К вечеру, ничего не добившись, кроме обнаружения четырех подозрительных лошадей, офицеры, усталые и продрогшие, возвратились в полицейское управление. Там Тима ждал отчет Эмана, который сообщил, что наблюдение за квартирой, в которой, согласно регистрационным данным, проживает Андрей Болкунов с семьей, установлено, и что агенту политического отдела вспомогательной полиции удалось пообщаться с соседями руководителя «газетчиков», которые показали, что ни его самого, ни его жены и ребенка давно там не видно, куда они пропали и могут ли когда-нибудь вернуться – неизвестно. Также Эман доложил, что был звонок из регистрационного отдела комендатуры: секретарь того сообщил, что ни о каких родных и близких Болкунова, кроме жены, ребенка и умершей год назад матери, в комендатуре никаких сведений не содержится.

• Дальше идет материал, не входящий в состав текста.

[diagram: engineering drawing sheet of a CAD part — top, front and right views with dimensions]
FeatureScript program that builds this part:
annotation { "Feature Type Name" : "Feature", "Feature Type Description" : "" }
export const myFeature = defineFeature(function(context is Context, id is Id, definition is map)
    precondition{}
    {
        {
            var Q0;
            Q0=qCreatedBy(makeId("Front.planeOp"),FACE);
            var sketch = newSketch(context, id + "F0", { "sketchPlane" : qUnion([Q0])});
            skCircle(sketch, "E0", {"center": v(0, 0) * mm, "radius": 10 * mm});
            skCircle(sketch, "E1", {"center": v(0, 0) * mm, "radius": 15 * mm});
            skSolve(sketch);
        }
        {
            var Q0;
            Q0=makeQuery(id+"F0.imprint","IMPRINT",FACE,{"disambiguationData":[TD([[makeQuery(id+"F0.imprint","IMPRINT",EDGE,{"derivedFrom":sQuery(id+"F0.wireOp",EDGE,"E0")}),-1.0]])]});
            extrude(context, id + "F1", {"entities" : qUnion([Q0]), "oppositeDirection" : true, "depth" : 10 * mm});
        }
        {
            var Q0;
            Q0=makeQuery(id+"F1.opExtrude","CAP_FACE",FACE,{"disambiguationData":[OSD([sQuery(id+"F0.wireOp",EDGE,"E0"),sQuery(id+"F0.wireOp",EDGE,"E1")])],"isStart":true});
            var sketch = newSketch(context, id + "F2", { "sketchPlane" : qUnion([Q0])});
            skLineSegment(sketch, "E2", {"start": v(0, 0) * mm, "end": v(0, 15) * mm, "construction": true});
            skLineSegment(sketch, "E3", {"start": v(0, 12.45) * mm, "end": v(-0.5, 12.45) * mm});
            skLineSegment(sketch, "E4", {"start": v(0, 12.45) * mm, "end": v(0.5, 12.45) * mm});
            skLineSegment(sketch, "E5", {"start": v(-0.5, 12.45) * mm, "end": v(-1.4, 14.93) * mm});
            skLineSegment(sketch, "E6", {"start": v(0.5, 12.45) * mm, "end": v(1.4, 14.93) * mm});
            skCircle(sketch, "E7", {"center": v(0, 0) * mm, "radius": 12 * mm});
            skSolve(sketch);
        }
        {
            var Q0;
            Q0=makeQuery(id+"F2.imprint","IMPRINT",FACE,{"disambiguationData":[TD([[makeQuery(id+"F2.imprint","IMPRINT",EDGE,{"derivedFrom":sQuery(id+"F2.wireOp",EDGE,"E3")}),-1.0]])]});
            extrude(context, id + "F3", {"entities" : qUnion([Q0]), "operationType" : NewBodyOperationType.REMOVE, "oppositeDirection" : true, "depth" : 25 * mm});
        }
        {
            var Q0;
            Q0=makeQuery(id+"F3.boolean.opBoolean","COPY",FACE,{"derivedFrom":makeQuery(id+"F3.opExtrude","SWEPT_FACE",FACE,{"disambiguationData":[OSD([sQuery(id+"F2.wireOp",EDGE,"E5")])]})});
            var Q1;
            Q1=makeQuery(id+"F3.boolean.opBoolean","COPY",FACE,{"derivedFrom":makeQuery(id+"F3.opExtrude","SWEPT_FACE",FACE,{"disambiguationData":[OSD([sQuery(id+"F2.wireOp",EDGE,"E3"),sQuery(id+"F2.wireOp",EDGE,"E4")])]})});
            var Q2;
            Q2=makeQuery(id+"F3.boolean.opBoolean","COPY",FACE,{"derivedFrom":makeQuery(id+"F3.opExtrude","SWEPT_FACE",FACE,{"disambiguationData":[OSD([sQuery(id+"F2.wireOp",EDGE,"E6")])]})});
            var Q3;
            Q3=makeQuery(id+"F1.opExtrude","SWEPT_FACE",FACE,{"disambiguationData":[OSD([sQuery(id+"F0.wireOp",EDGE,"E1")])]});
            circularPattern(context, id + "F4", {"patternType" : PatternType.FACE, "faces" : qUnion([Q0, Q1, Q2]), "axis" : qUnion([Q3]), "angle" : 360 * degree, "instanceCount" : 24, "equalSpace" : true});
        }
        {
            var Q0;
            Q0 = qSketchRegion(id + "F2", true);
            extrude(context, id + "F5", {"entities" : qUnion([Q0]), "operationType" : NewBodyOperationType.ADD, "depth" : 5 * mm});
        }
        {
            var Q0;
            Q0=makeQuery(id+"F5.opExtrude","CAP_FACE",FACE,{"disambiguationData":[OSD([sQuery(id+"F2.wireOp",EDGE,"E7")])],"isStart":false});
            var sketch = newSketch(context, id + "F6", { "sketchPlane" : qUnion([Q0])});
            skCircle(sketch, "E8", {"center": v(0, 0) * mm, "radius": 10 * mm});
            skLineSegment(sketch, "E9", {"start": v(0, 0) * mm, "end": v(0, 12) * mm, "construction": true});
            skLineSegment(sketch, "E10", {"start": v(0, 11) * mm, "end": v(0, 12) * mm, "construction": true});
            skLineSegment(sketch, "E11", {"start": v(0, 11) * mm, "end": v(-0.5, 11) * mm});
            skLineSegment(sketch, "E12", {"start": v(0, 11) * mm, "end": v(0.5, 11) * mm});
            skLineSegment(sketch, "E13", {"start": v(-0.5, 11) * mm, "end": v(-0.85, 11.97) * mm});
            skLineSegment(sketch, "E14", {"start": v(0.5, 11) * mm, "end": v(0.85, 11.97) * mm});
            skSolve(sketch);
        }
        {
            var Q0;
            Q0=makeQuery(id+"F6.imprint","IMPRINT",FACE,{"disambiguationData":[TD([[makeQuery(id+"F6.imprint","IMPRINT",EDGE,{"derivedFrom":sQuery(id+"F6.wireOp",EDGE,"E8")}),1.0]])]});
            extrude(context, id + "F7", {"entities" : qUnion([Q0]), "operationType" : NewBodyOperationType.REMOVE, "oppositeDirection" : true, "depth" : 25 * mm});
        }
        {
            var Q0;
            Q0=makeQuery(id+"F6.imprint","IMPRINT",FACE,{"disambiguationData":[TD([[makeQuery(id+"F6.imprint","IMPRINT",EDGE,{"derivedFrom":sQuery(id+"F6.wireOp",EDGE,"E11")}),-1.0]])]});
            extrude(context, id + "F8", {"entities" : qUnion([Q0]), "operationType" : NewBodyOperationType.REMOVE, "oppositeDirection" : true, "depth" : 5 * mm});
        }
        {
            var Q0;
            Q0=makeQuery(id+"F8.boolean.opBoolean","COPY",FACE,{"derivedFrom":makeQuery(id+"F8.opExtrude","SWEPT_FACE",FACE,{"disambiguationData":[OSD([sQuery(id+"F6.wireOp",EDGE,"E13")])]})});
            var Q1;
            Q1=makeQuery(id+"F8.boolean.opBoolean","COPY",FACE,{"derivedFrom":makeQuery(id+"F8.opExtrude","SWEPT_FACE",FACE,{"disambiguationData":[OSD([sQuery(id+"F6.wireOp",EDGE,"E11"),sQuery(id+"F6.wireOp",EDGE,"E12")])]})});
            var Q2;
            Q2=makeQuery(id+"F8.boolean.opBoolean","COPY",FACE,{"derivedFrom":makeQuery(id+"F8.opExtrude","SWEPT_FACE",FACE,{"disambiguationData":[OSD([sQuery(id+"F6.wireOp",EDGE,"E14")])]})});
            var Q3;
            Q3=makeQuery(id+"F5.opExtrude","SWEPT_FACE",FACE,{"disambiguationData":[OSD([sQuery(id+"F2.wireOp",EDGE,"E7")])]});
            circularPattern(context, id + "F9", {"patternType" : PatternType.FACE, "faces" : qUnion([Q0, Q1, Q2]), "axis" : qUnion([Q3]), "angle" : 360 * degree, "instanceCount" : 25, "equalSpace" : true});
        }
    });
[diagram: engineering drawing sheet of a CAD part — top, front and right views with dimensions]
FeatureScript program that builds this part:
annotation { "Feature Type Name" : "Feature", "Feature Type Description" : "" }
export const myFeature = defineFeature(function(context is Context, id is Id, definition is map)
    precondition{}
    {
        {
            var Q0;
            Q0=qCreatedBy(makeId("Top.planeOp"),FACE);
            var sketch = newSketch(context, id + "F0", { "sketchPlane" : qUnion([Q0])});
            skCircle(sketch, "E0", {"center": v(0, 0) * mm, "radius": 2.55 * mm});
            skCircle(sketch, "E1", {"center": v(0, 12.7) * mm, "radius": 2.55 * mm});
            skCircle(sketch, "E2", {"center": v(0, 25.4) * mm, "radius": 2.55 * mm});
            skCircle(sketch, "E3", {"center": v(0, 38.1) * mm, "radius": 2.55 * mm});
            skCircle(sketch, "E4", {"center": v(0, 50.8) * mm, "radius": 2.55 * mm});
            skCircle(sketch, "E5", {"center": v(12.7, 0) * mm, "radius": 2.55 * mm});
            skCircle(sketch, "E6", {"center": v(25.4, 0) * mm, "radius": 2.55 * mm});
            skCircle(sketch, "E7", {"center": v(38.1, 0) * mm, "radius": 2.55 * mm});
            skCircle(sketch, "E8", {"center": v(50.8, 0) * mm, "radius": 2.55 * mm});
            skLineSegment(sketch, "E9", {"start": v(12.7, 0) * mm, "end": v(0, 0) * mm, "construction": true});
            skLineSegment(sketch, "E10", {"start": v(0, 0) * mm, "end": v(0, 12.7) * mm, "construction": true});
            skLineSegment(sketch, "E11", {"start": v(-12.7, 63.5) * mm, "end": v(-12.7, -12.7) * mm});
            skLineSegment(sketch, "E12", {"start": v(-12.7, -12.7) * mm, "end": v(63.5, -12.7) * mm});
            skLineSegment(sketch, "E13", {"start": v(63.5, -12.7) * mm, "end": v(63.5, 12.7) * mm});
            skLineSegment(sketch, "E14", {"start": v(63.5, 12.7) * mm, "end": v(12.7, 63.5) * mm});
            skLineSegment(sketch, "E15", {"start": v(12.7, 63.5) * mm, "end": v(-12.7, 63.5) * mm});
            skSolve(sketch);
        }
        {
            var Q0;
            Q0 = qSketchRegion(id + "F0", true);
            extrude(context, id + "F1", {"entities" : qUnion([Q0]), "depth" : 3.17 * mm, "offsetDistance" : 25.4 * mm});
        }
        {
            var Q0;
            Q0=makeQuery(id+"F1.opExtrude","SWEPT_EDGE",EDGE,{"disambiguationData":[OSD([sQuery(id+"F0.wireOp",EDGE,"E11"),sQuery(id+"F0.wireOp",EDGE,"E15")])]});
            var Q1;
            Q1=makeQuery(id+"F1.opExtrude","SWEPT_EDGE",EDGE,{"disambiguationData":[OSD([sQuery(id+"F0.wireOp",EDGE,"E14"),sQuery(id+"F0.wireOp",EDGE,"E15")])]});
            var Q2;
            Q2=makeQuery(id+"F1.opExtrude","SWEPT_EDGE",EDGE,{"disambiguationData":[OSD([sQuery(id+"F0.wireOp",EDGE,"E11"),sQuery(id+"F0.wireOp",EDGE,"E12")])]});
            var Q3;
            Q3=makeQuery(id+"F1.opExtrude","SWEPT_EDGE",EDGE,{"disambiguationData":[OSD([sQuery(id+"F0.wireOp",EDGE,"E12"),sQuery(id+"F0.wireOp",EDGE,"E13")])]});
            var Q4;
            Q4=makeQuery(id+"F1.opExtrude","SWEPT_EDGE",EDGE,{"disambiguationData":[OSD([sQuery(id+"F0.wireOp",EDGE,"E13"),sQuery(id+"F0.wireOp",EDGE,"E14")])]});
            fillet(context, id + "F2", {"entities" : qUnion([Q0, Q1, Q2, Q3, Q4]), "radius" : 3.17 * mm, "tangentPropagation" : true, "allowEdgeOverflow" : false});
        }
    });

– Ладно, будем искать дальше! – тяжело вздохнул Тим, вешая шинель на крючок.
Вскоре настало время ужина. Спустившись в столовую, освещенную электрическими лампами, так как сейчас темнело рано, Тим, Эман, Шрайбер и Кёст ели за своим столом салат из колбасы, зеленого горошка и шпината с сырными бутербродами – под гомон других ужинавших сотрудников, звон посуды и смех рассказывавших веселые истории. Граммофон до сих пор не работал. В разгар ужина откуда-то снаружи помещения разнесся отдаленный, но отчетливо слышный грохот взрыва. Принимавшие за своими столиками пищу полицейские еще оживленнее загомонили, взялись за обсуждение и предположения о происхождении этого обычного вблизи фронта звука.
– Опять нас выдернут сейчас на диверсию! – произнес Шрайбер.
– Ну, и что, – сказал Тим. – это твоя служба, – и запил проглоченный кусок бутерброда с сыром глотком светлого пива.
– Вся эта страна – сплошной коммунистический рассадник! – произнес Эман, отправляя в рот очередную вилку с салатом.
– Ну, понадеемся, что зимой русские, наконец, вымерзнут, – сказал Тим. – И на Кавказе, и на Волге. И большевизма больше не будет.
– Будут честно на нас работать, – сказал Кёст.
– Хм… – произнес Тим. – Я, конечно, не занимаюсь этими вопросами, но за все время своей службы на русском направлении убедился, что вреда от них будет больше, чем пользы. Это сейчас, пока немцы заняты на фронте, нам нужны помощники. А дальше, когда мы покончим, наконец, с проклятыми большевиками, арийцы должны сами работать. Нам не нужны слуги. Есть закон природы: когда организм получает все, что ему нужно, готовым, он деградирует. Сравни домашних и диких животных. Если арийцы сами не будут добывать свой хлеб, своим трудом, они деградируют и из передовой превратятся в отсталую расу, которую поглотят другие. Поэтому мы сами должны здесь трудиться, а русских… и прочих славян, я бы отсюда сгреб на хрен.
– Куда же их сгрести? – проговорил Эман. – Как жидов – в ров?